Robert Heaney suggests that an excellent way to identify nutrient intake levels is to look at the level at which the human physiology adapted over the millennia of evolution prior to the agricultural revolution because that is the level to which our physiology is fine-tuned. Given the many changes to diet and lifestyle, returning to the Paleo era for our nutrient recommendations is a reasonable starting point for identifying what our bodies need to prevent disease and help us maintain a lean, strong body composition.
Of course, we still need scientists and researchers to tell us what the adequate nutrients were for our ancestors, and another alternative is to find sources you trust. For example, the Vitamin D Council agrees with most functional medicine experts that 50 ng/ml is an adequate serum level for vitamin D for health. The organization Nutritional Magnesium doesn’t make a clear cut suggestions on magnesium needs, but if you read their articles, you’ll find that a daily intake of 500 mg will lead to less disease risk and better health.

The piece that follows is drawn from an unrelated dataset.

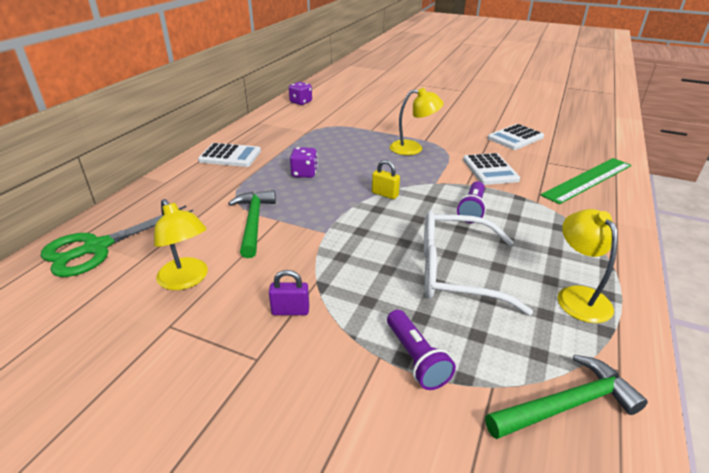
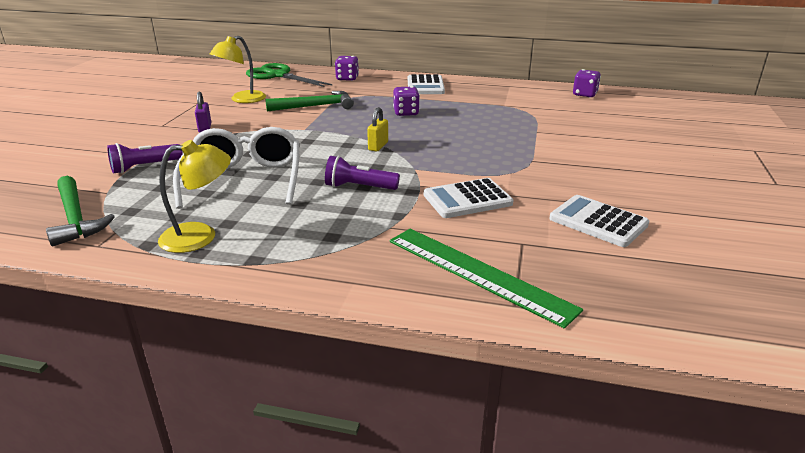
camera: 80 degrees right, 5 degrees down
yellow lamp [390,88,444,155] -> none
none -> purple dice [335,56,359,81]

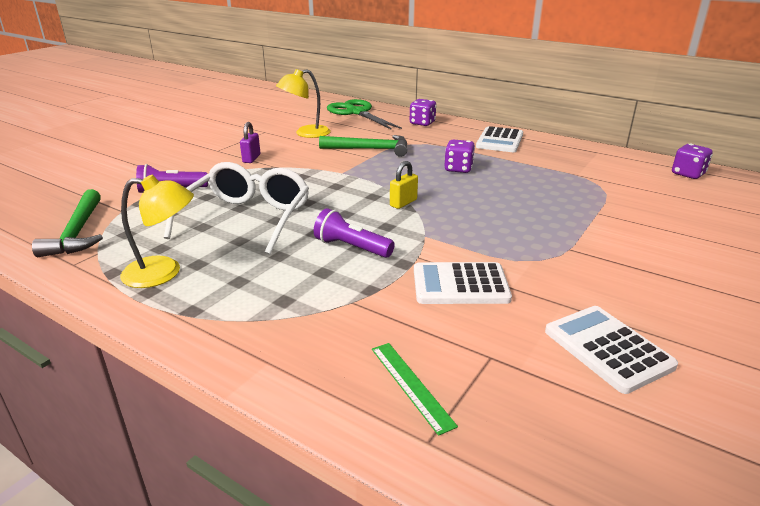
camera: 20 degrees right, 0 degrees up
green ruler [389,229,583,328] -> green ruler [372,343,458,436], size x0.51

Take away from this tip the understanding that you need to get adequate nutrients to support the optimal cell, tissue, and gene function in the body, and for virtually all nutrients, this level will be higher then the amount needed to prevent “pre-mortal” symptoms or the development of a disease that will kill you. An easy place to start is to ensure your vitamin D levels are at least 50 ng/ml with a serum test, take an easily absorbable magnesium, and balance your omega-3 fats with your omega-6 fats so that the amount you get is in an equal ratio.